* _Extracted data_
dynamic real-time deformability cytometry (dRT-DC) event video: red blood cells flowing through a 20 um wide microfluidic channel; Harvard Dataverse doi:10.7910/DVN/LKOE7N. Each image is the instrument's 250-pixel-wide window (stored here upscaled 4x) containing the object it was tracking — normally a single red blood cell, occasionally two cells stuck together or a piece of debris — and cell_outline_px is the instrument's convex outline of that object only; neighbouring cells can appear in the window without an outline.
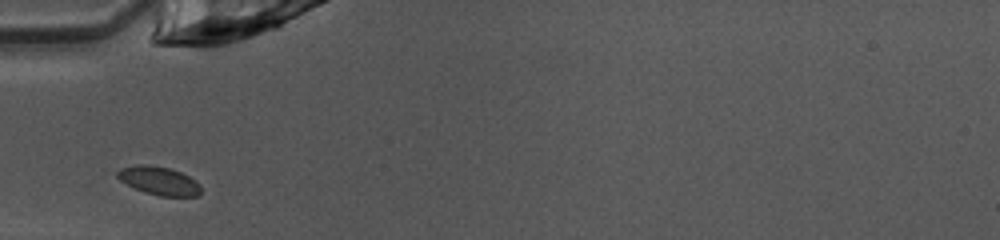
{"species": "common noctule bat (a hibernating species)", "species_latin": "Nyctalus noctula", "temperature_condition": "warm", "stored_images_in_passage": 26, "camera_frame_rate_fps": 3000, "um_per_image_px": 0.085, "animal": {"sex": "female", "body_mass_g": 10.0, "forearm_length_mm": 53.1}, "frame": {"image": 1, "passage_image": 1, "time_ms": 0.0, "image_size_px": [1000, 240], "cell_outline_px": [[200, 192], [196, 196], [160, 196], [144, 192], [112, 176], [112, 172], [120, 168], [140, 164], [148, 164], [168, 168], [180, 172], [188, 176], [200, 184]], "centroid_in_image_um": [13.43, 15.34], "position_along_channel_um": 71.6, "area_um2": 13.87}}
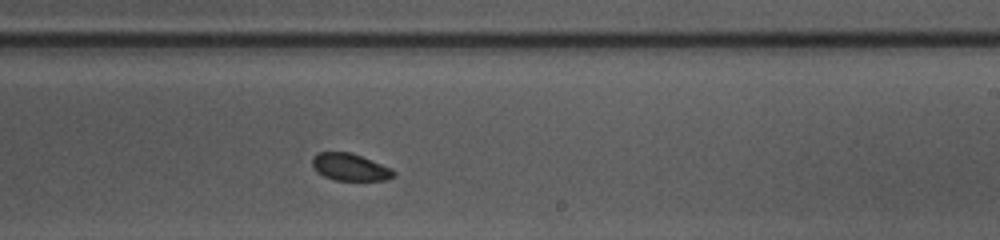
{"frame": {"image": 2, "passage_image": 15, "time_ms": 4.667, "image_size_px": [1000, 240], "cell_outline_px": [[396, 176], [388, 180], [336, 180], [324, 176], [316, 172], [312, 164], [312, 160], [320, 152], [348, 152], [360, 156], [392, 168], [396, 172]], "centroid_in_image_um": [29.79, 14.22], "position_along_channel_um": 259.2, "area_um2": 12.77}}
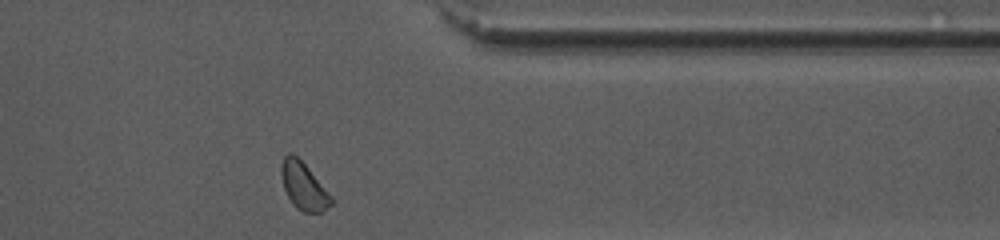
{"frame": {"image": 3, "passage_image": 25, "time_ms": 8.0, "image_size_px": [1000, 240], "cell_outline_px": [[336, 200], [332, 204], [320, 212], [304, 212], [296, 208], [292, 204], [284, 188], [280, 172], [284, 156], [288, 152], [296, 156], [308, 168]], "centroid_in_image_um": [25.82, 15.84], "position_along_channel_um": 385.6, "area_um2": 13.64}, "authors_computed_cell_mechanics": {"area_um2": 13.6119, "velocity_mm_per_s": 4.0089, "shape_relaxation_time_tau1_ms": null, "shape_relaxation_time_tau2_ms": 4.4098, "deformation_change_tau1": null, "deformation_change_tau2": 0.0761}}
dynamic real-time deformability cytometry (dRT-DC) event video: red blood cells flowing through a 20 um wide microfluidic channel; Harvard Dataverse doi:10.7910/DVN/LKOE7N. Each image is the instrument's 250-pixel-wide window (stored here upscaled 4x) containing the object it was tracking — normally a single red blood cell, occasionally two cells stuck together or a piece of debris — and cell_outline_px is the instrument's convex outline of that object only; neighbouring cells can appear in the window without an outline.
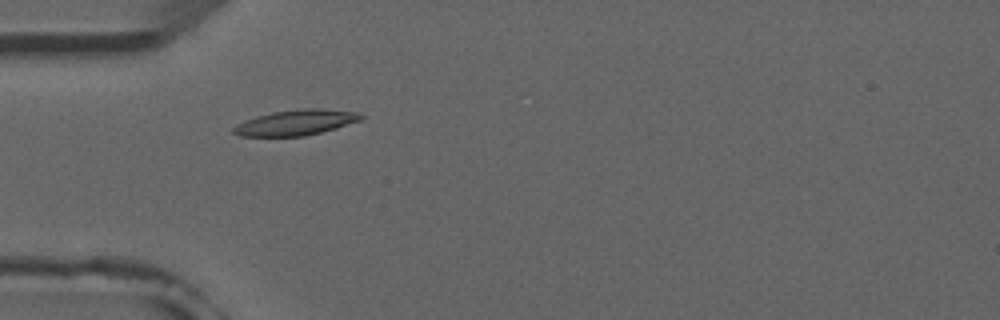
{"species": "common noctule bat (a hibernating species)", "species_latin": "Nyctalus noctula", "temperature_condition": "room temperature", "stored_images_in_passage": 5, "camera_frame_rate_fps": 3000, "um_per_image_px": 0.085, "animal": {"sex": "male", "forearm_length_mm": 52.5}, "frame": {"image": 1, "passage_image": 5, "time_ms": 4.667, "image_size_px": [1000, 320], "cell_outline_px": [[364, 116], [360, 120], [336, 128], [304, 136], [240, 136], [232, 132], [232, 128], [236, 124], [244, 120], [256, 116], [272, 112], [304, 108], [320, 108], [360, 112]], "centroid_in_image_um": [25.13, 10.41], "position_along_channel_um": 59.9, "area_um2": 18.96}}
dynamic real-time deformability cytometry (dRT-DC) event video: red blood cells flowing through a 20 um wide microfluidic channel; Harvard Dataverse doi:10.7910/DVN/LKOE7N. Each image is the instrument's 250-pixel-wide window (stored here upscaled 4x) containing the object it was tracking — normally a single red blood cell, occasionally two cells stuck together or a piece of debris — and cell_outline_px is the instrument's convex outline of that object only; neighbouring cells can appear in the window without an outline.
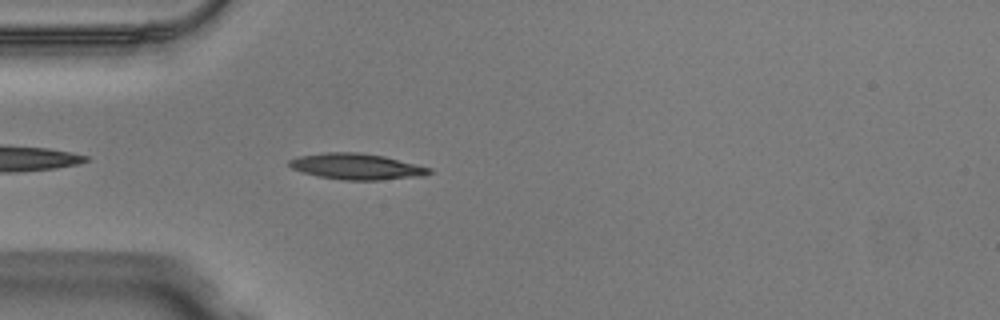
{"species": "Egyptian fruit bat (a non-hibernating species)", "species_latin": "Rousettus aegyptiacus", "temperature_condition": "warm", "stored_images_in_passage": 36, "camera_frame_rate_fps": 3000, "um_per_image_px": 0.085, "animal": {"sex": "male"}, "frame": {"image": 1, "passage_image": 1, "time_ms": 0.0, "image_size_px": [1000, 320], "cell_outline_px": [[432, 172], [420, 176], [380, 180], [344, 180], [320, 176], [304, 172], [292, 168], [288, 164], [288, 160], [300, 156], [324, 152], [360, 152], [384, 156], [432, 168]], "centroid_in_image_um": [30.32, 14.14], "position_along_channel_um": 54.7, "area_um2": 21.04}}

* _Task instructions_
Restate the full listing verbatim and drop every picture.

* _Exercise answer_
dynamic real-time deformability cytometry (dRT-DC) event video: red blood cells flowing through a 20 um wide microfluidic channel; Harvard Dataverse doi:10.7910/DVN/LKOE7N. Each image is the instrument's 250-pixel-wide window (stored here upscaled 4x) containing the object it was tracking — normally a single red blood cell, occasionally two cells stuck together or a piece of debris — and cell_outline_px is the instrument's convex outline of that object only; neighbouring cells can appear in the window without an outline.
{"species": "common noctule bat (a hibernating species)", "species_latin": "Nyctalus noctula", "temperature_condition": "warm", "stored_images_in_passage": 26, "camera_frame_rate_fps": 3000, "um_per_image_px": 0.085, "animal": {"sex": "female", "body_mass_g": 10.0, "forearm_length_mm": 53.1}, "frame": {"image": 1, "passage_image": 1, "time_ms": 0.0, "image_size_px": [1000, 240], "cell_outline_px": [[200, 192], [196, 196], [160, 196], [144, 192], [112, 176], [112, 172], [120, 168], [140, 164], [148, 164], [168, 168], [180, 172], [188, 176], [200, 184]], "centroid_in_image_um": [13.43, 15.34], "position_along_channel_um": 71.6, "area_um2": 13.87}}
{"frame": {"image": 2, "passage_image": 15, "time_ms": 4.667, "image_size_px": [1000, 240], "cell_outline_px": [[396, 176], [388, 180], [336, 180], [324, 176], [316, 172], [312, 164], [312, 160], [320, 152], [348, 152], [360, 156], [392, 168], [396, 172]], "centroid_in_image_um": [29.79, 14.22], "position_along_channel_um": 259.2, "area_um2": 12.77}}
{"frame": {"image": 3, "passage_image": 25, "time_ms": 8.0, "image_size_px": [1000, 240], "cell_outline_px": [[336, 200], [332, 204], [320, 212], [304, 212], [296, 208], [292, 204], [284, 188], [280, 172], [284, 156], [288, 152], [296, 156], [308, 168]], "centroid_in_image_um": [25.82, 15.84], "position_along_channel_um": 385.6, "area_um2": 13.64}, "authors_computed_cell_mechanics": {"area_um2": 13.6119, "velocity_mm_per_s": 4.0089, "shape_relaxation_time_tau1_ms": null, "shape_relaxation_time_tau2_ms": 4.4098, "deformation_change_tau1": null, "deformation_change_tau2": 0.0761}}
dynamic real-time deformability cytometry (dRT-DC) event video: red blood cells flowing through a 20 um wide microfluidic channel; Harvard Dataverse doi:10.7910/DVN/LKOE7N. Each image is the instrument's 250-pixel-wide window (stored here upscaled 4x) containing the object it was tracking — normally a single red blood cell, occasionally two cells stuck together or a piece of debris — and cell_outline_px is the instrument's convex outline of that object only; neighbouring cells can appear in the window without an outline.
{"species": "common noctule bat (a hibernating species)", "species_latin": "Nyctalus noctula", "temperature_condition": "room temperature", "stored_images_in_passage": 5, "camera_frame_rate_fps": 3000, "um_per_image_px": 0.085, "animal": {"sex": "male", "forearm_length_mm": 52.5}, "frame": {"image": 1, "passage_image": 5, "time_ms": 4.667, "image_size_px": [1000, 320], "cell_outline_px": [[364, 116], [360, 120], [336, 128], [304, 136], [240, 136], [232, 132], [232, 128], [236, 124], [244, 120], [256, 116], [272, 112], [304, 108], [320, 108], [360, 112]], "centroid_in_image_um": [25.13, 10.41], "position_along_channel_um": 59.9, "area_um2": 18.96}}
dynamic real-time deformability cytometry (dRT-DC) event video: red blood cells flowing through a 20 um wide microfluidic channel; Harvard Dataverse doi:10.7910/DVN/LKOE7N. Each image is the instrument's 250-pixel-wide window (stored here upscaled 4x) containing the object it was tracking — normally a single red blood cell, occasionally two cells stuck together or a piece of debris — and cell_outline_px is the instrument's convex outline of that object only; neighbouring cells can appear in the window without an outline.
{"species": "Egyptian fruit bat (a non-hibernating species)", "species_latin": "Rousettus aegyptiacus", "temperature_condition": "warm", "stored_images_in_passage": 36, "camera_frame_rate_fps": 3000, "um_per_image_px": 0.085, "animal": {"sex": "male"}, "frame": {"image": 1, "passage_image": 1, "time_ms": 0.0, "image_size_px": [1000, 320], "cell_outline_px": [[432, 172], [420, 176], [380, 180], [344, 180], [320, 176], [304, 172], [292, 168], [288, 164], [288, 160], [300, 156], [324, 152], [360, 152], [384, 156], [432, 168]], "centroid_in_image_um": [30.32, 14.14], "position_along_channel_um": 54.7, "area_um2": 21.04}}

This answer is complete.